IndiaGB reporter Sam Pinnington was located several hundred metres from the MEN Arena at the time of the blast. He said there were chaotic scenes as thousands of people tried to escape the site.

“Even from a distance of 400 metres the explosion was so loud it was clearly a major incident. Initially it sounded like a building collapse or gas explosion. We had a clear view of Victoria Train Station, which adjoins the MEN Arena, from a balcony in the Green Quarter.

“Within seconds of the blast hundreds of people had come out of their flats and were on their balconies looking down. Alarms were triggered and a loud automated message was running on loop from the train station telling people to exit the area. On the platforms there was chaos and confusion. People were running and screaming. On the balconies people were on their phones desperately trying to find out what had happened.

“There was an immediate response from emergency services. Blue light vehicles streamed into the streets including police cars, ambulances and fire engines with a cacophony of sirens. Helicopters arrived shortly overhead. Within minutes heavy traffic quickly built up and came to a standstill. Thousands of people then poured onto the streets in all directions trying to get away from the arena.”

Other witnesses at the arena described seeing metal nuts and bolts among the debris, and spoke about the fear and confusion that gripped concert-goers. Andy Holey, who had gone to the arena to pick up his wife and daughter, said: “An explosion went off and it threw me about 30ft from one set of doors to the other set of doors.”

Emma Johnson, who went to pick up her children, aged 15 and 17, told BBC Radio Manchester: “The whole building shook. There was a blast and then a flash of fire afterwards. There were bodies everywhere.”

Teenager Abigail Walker, who was at the concert, told the BBC: “I had to make sure I had my sister. I grabbed hold of her and pulled hard. Everyone was running and crying. It was absolutely terrifying.”

As part of a broader statement delivered on Tuesday morning PM May said: “This was among the worst terrorist incidents we have ever experienced in the United Kingdom. And although it is not the first time Manchester has suffered in this way, it is the worst attack the city has experienced, and the worst ever to hit the North of England.

“We struggle to comprehend the warped and twisted mind that sees a room packed with young children not as a scene to cherish, but as an opportunity for carnage. But we can continue to resolve to thwart such attacks in future, to take on and defeat the ideology that often fuels this violence, and if there turn out to be others responsible for this attack, to seek them out and bring them to justice.

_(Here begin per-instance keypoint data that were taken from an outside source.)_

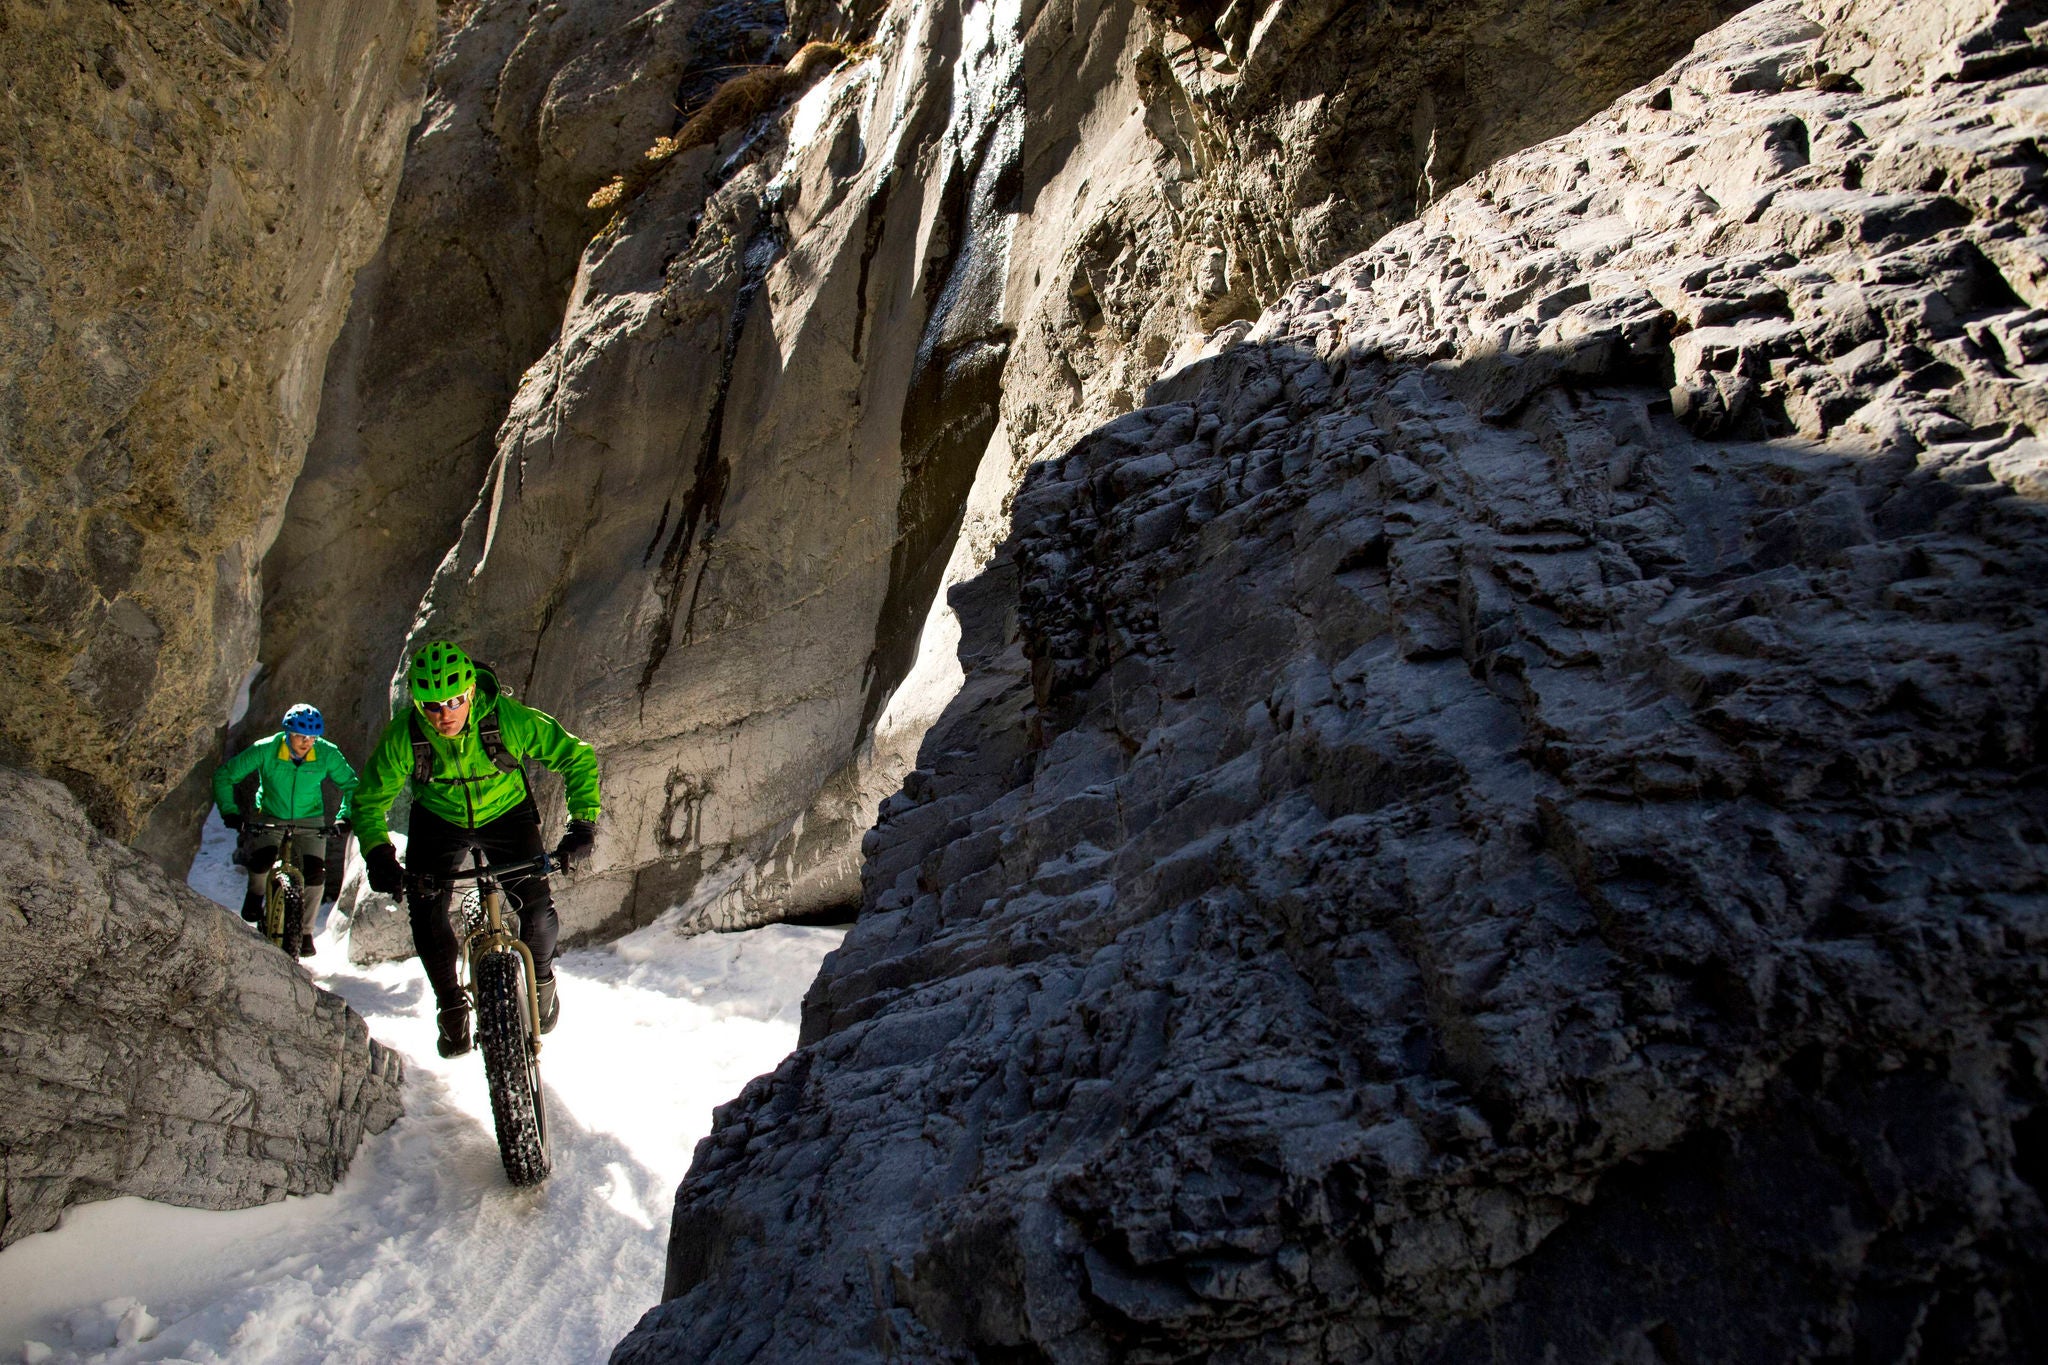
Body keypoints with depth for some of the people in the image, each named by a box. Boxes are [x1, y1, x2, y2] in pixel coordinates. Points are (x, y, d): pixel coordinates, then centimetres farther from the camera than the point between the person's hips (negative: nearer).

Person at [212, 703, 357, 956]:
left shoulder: (327, 754, -17)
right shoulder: (265, 750, -20)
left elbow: (350, 784, -4)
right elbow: (224, 775, -11)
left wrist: (345, 816, -18)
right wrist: (230, 811, -20)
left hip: (310, 819, 1)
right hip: (271, 817, -1)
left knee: (315, 873, -16)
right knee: (262, 858, -28)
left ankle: (306, 931, 3)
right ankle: (255, 893, 8)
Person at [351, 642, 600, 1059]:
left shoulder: (509, 718, -32)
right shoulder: (403, 736, -27)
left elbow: (577, 756, -24)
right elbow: (369, 800, -13)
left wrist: (583, 823, -33)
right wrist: (378, 853, -30)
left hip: (506, 813, -1)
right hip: (439, 820, 1)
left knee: (538, 911, -13)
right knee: (426, 914, -11)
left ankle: (540, 981, 19)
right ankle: (452, 1006, 14)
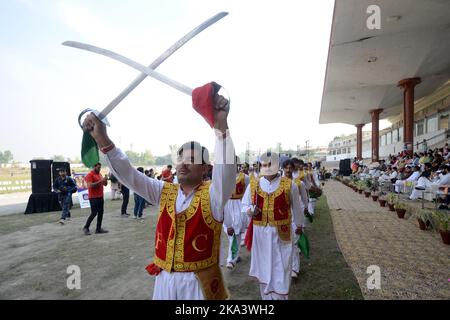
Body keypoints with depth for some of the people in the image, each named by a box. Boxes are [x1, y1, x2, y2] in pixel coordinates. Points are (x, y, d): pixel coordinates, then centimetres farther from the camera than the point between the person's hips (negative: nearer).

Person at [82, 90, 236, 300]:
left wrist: (221, 124, -45)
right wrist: (102, 139, -16)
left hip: (198, 283, -4)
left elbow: (226, 166, -31)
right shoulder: (165, 192, 0)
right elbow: (129, 176, -4)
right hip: (165, 279, 4)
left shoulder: (212, 195, -12)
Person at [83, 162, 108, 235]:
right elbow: (90, 185, -21)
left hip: (100, 197, 7)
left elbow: (105, 184, 16)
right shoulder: (90, 175, -9)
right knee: (94, 213, -5)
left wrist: (105, 180, -5)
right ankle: (86, 228, 11)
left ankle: (98, 228, 12)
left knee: (100, 213, 6)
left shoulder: (100, 174, 15)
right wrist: (100, 181, -24)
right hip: (93, 198, -7)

“At terrible moments like these it is customary for leaders, politicians and others to condemn the perpetrators and declare that the terrorists will not win.  But the fact that we have been here before, and the fact that we need to say this again, does not make it any less true.

“For as so often, while we experienced the worst of humanity in Manchester last night, we also saw the best. The cowardice of the attacker met the bravery of the emergency services and the people of Manchester. The attempt to divide us met countless acts of kindness that brought people closer together.

“And in the days ahead, those must be the things we remember. The images we hold in our minds should not be those of senseless slaughter, but of the ordinary men and women who put concerns about their own safety to one side and rushed to help.

“Of the men and women of the emergency services who worked tirelessly to bring comfort, to help and to save lives. Of the messages of solidarity and hope of all those who opened their homes to the victims. For they are the images that embody the spirit of Manchester and the spirit of Britain – a spirit that, through years of conflict and terrorism, has never been broken. And will never be broken.”

Just yesterday the Indian High Commission organised a community-wide event to mark Anti-Terrorism Day, coinciding with former Prime Minister Rajiv Gandhi’s death anniversary on May 21. Speaking at the event Indian High Commissioner to the UK Yashvardhan Kumar Sinha led an anti-terrorist pledge saying: “The scourge of terrorism affects innocent lives not just in one country but across the globe. No country and no people should shelter terrorists, promote terrorists or appease terrorists.”